━━ Recorded data ━━

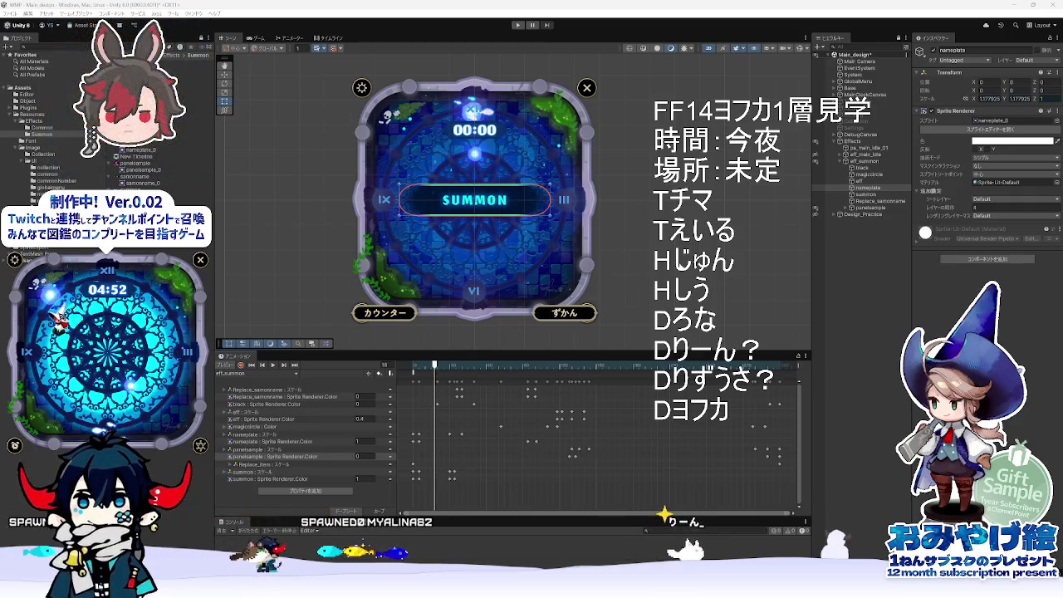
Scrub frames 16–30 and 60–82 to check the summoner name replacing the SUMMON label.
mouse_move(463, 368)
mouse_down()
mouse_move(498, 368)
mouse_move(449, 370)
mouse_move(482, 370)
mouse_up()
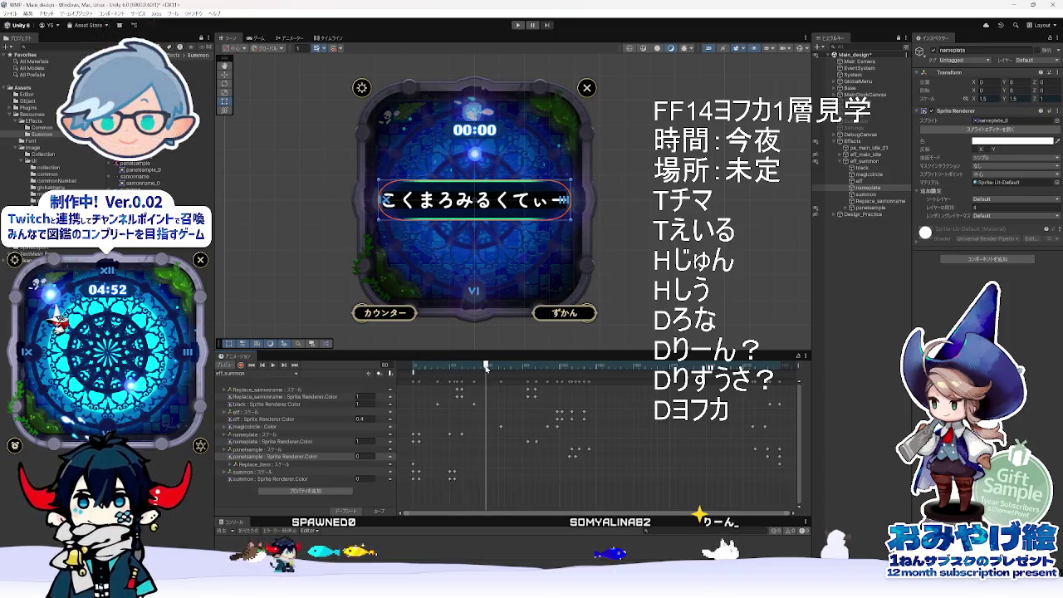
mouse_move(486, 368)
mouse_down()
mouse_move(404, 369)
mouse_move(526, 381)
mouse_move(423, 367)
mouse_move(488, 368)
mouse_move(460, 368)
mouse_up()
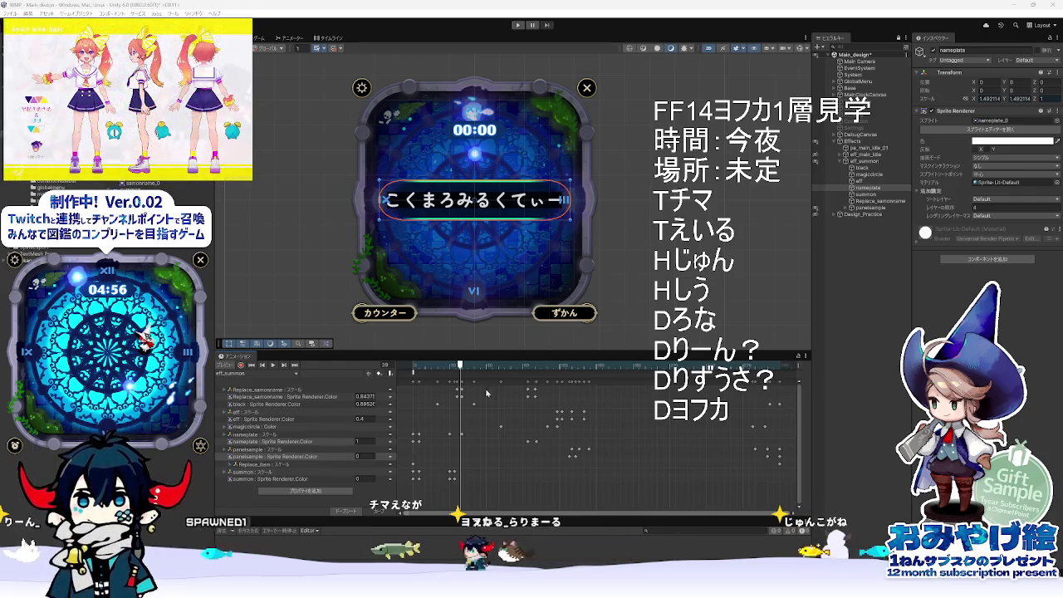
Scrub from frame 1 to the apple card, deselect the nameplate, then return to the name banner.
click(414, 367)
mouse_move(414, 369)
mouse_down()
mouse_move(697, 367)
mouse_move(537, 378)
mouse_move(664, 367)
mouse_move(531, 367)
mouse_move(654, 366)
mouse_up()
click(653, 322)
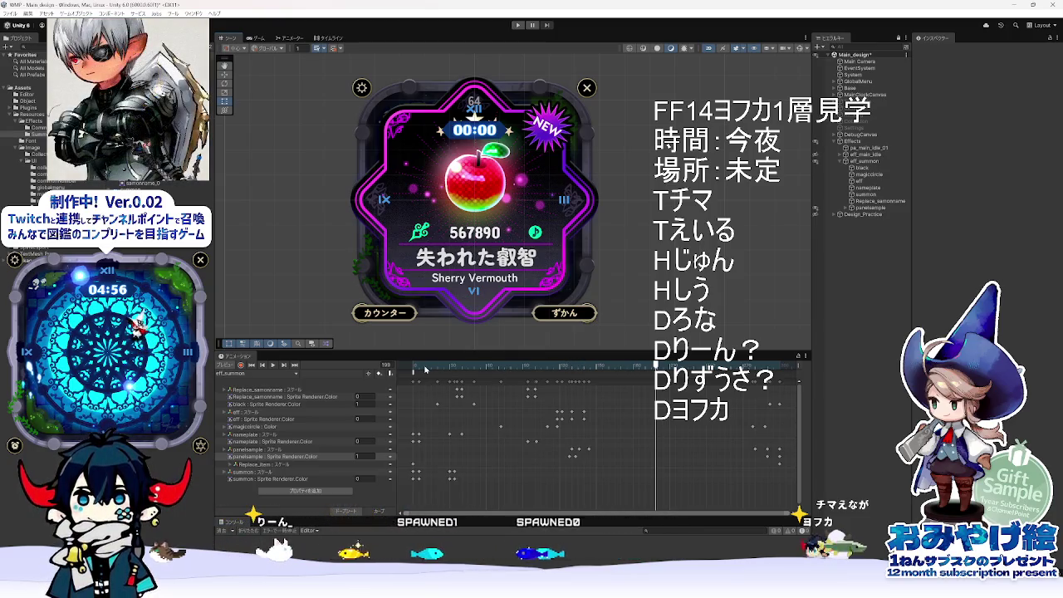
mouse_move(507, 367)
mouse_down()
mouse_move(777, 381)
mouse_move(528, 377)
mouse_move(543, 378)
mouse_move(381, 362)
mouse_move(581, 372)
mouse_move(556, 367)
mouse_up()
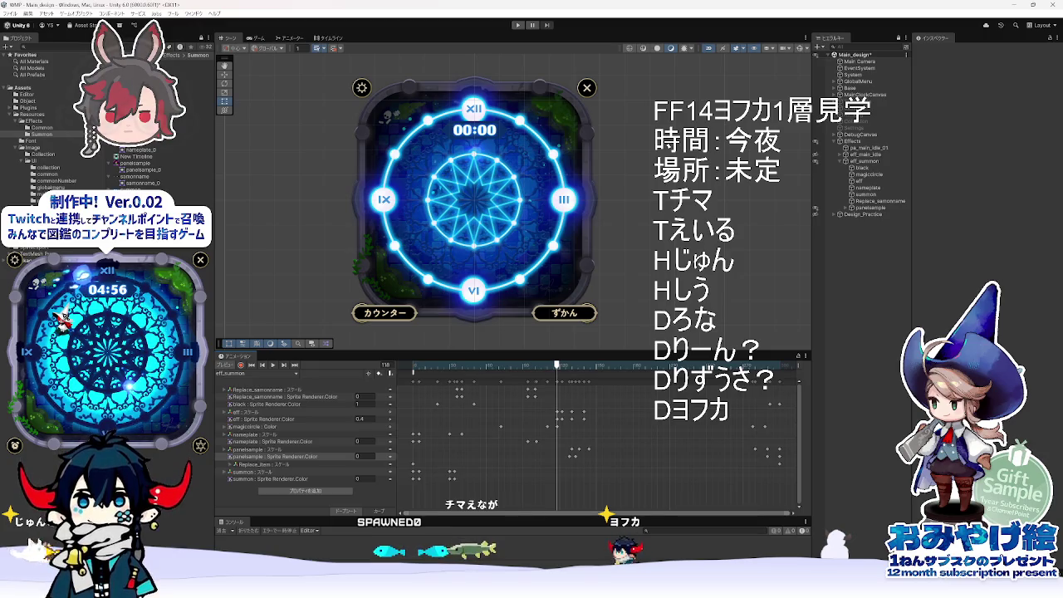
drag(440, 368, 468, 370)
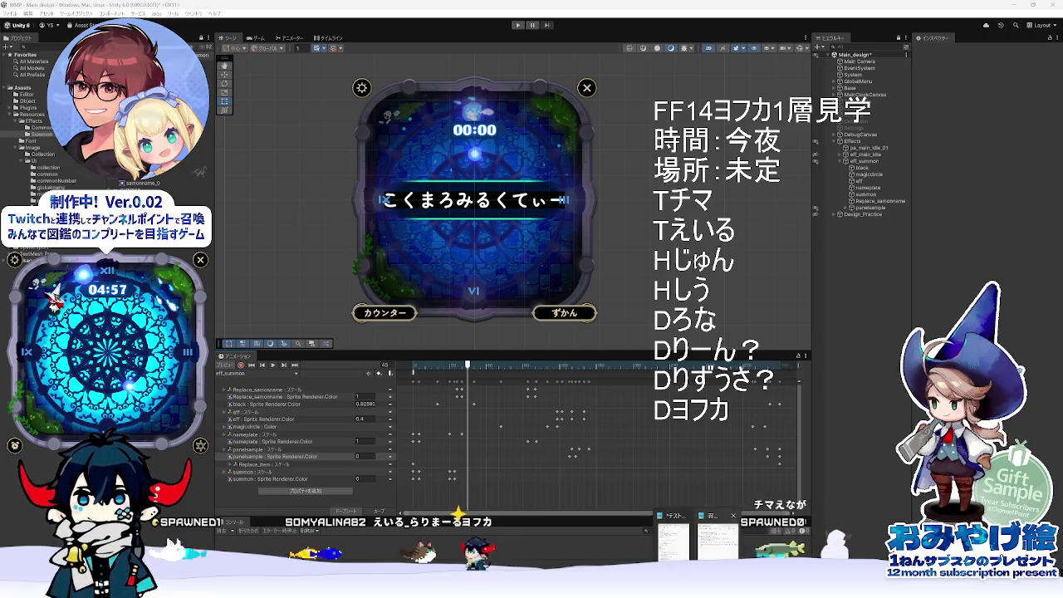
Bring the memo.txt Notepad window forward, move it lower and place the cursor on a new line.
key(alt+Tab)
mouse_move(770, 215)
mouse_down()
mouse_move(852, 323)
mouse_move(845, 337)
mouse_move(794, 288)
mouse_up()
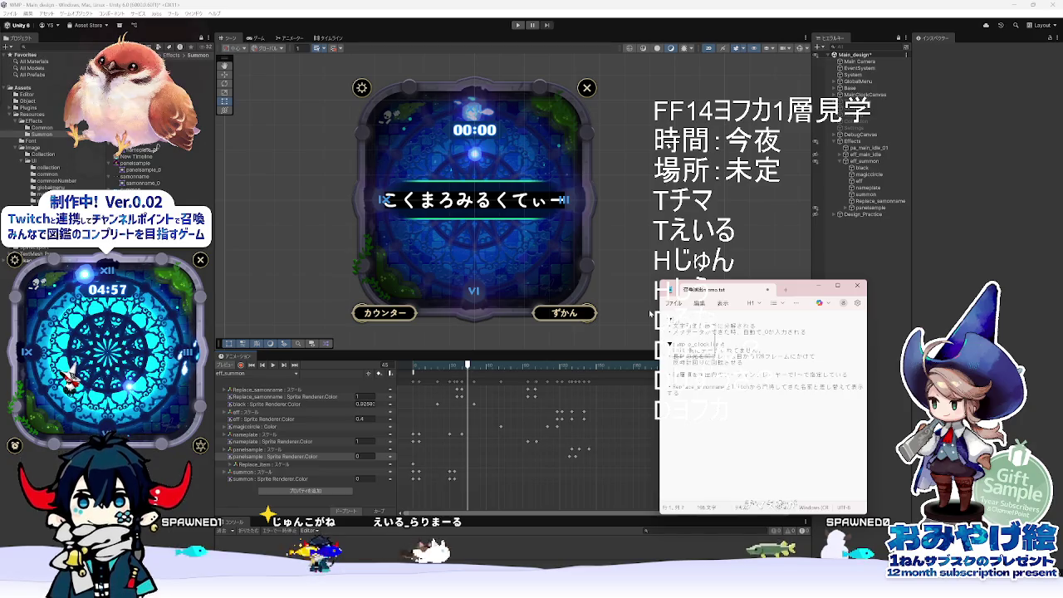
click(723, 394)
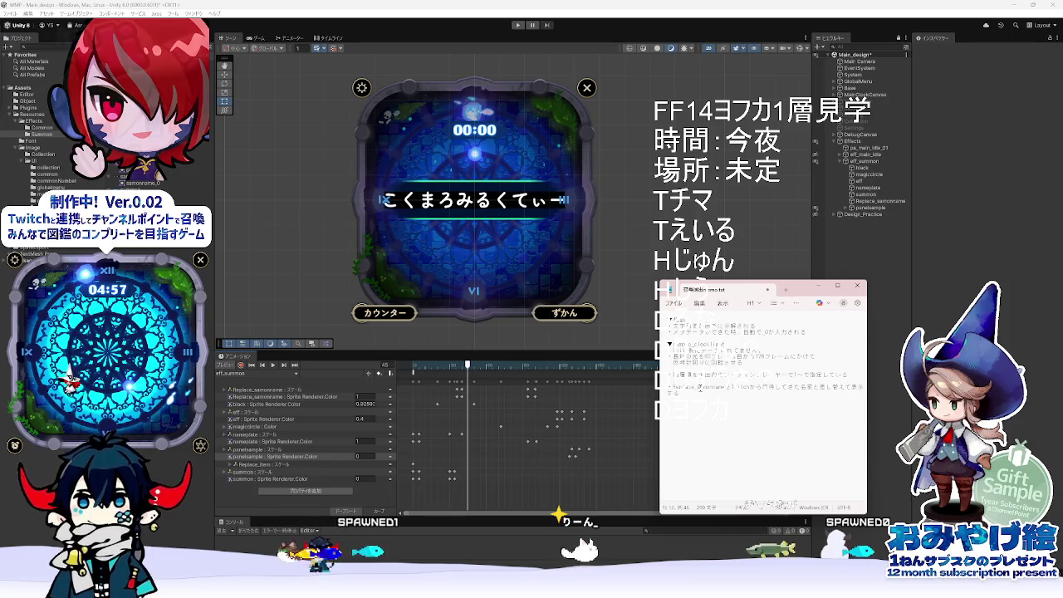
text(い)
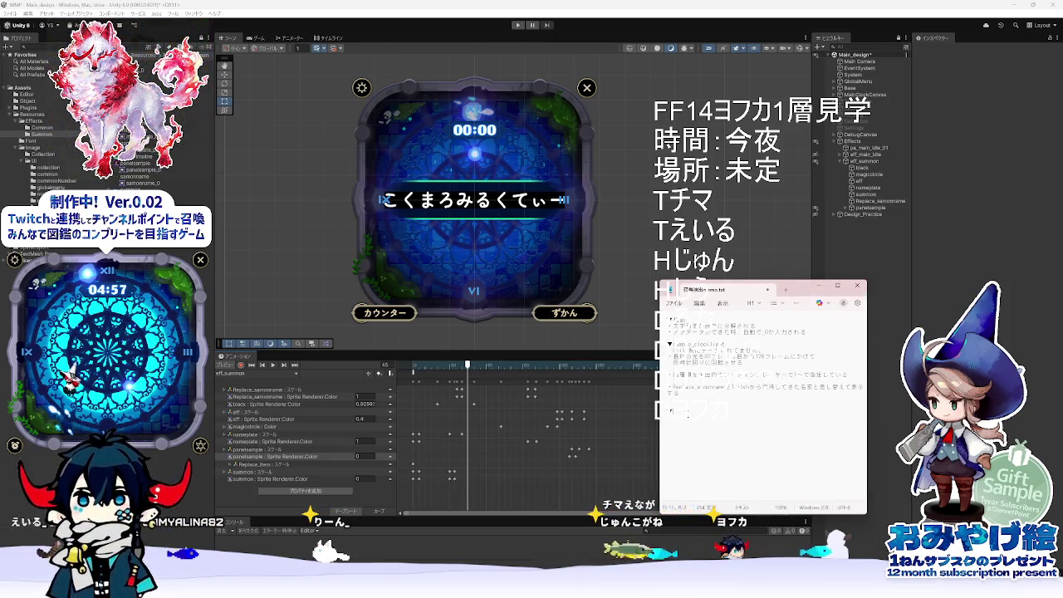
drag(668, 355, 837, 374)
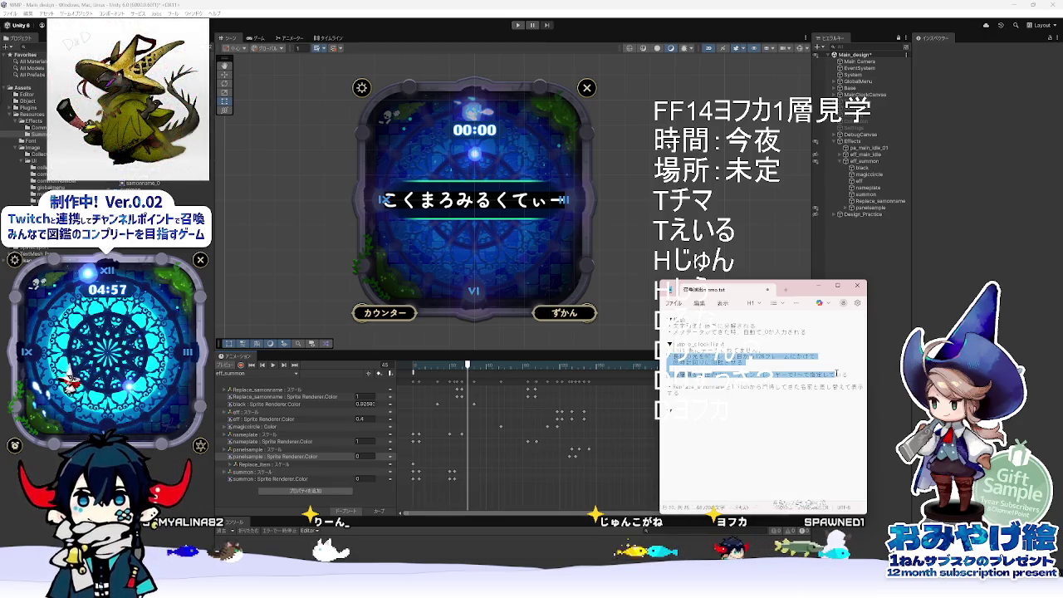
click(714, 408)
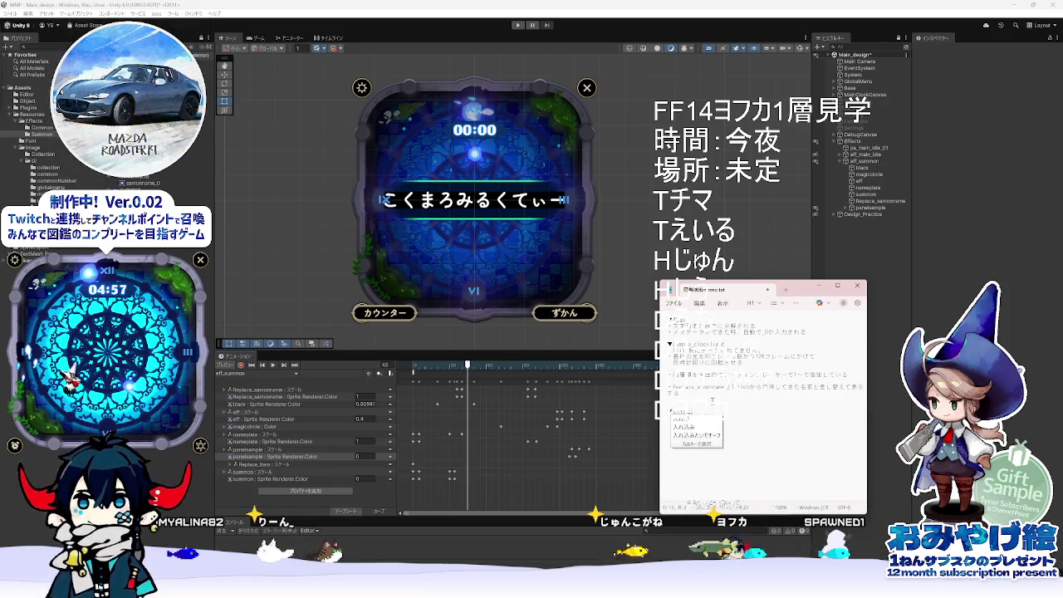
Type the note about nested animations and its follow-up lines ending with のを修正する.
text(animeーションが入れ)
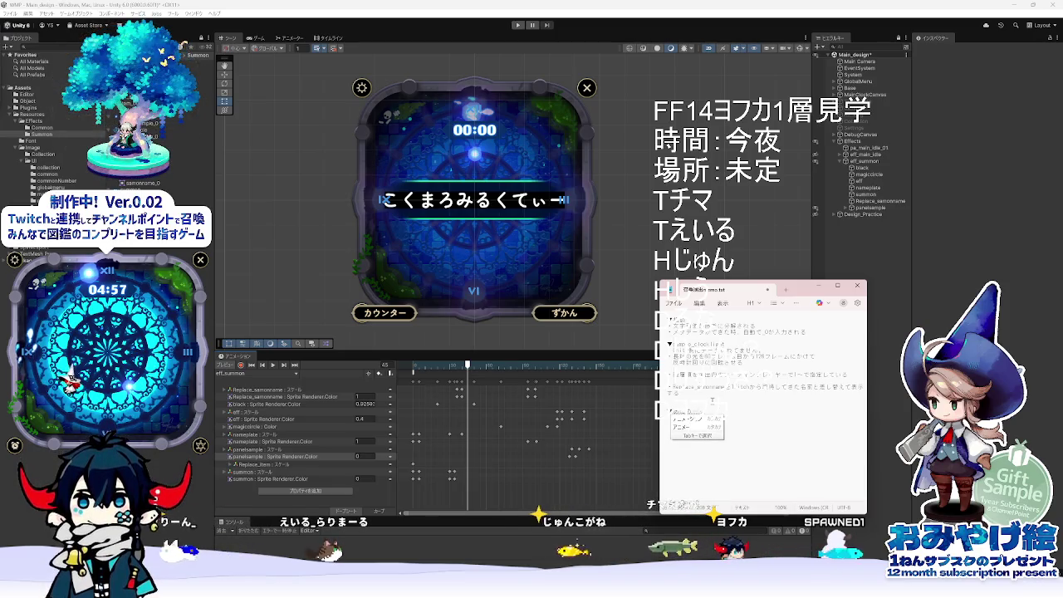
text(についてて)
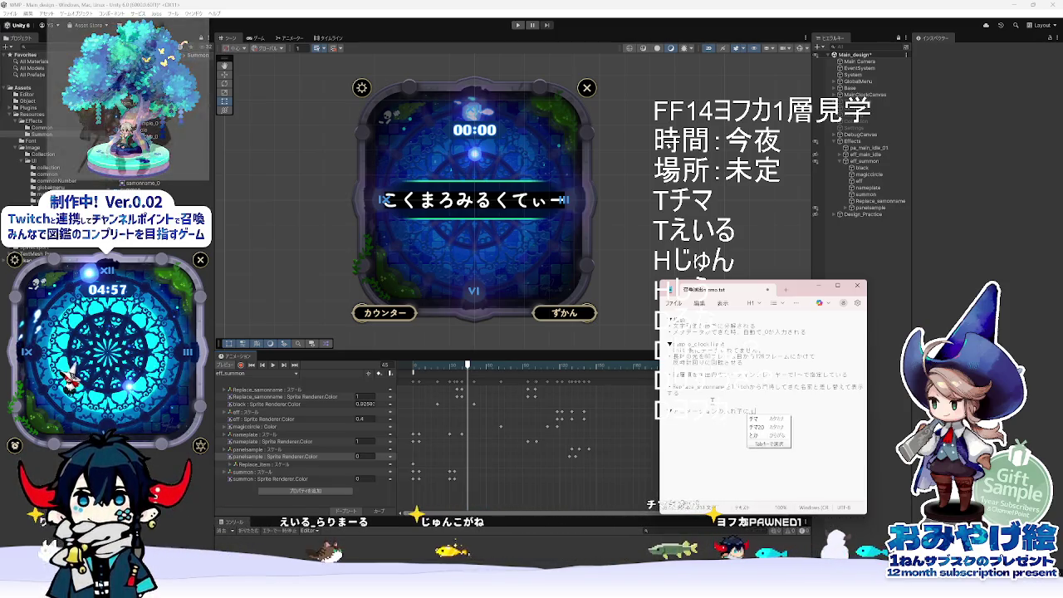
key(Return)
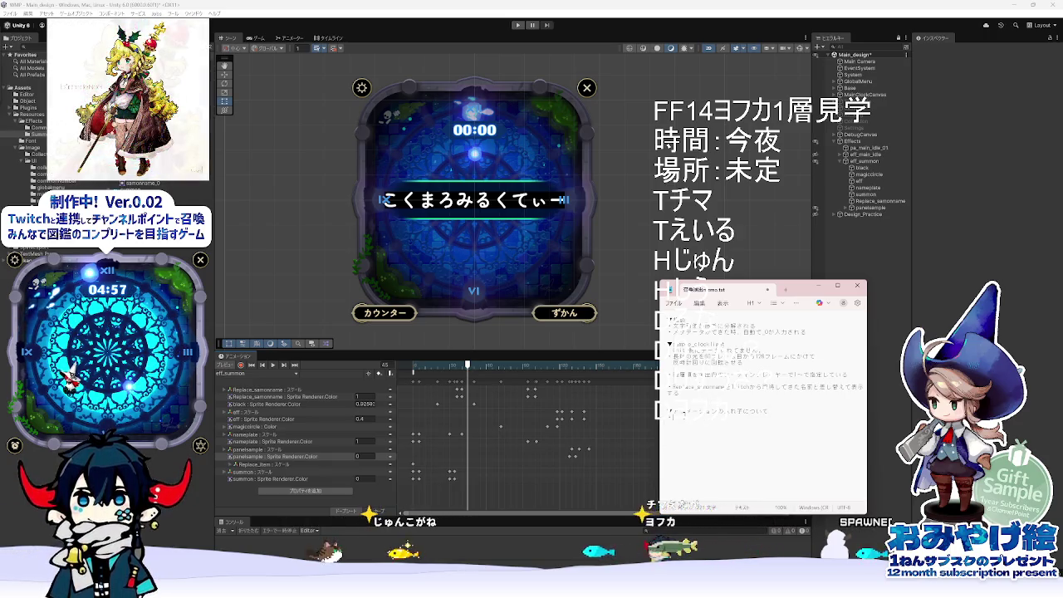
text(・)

━━━

Assigned task:
What is needed is an exact copy of each line from the top of the data above through the line containing "mouse_move(404, 369)", with no pictures.

Written response:
Scrub frames 16–30 and 60–82 to check the summoner name replacing the SUMMON label.
mouse_move(463, 368)
mouse_down()
mouse_move(498, 368)
mouse_move(449, 370)
mouse_move(482, 370)
mouse_up()
mouse_move(486, 368)
mouse_down()
mouse_move(404, 369)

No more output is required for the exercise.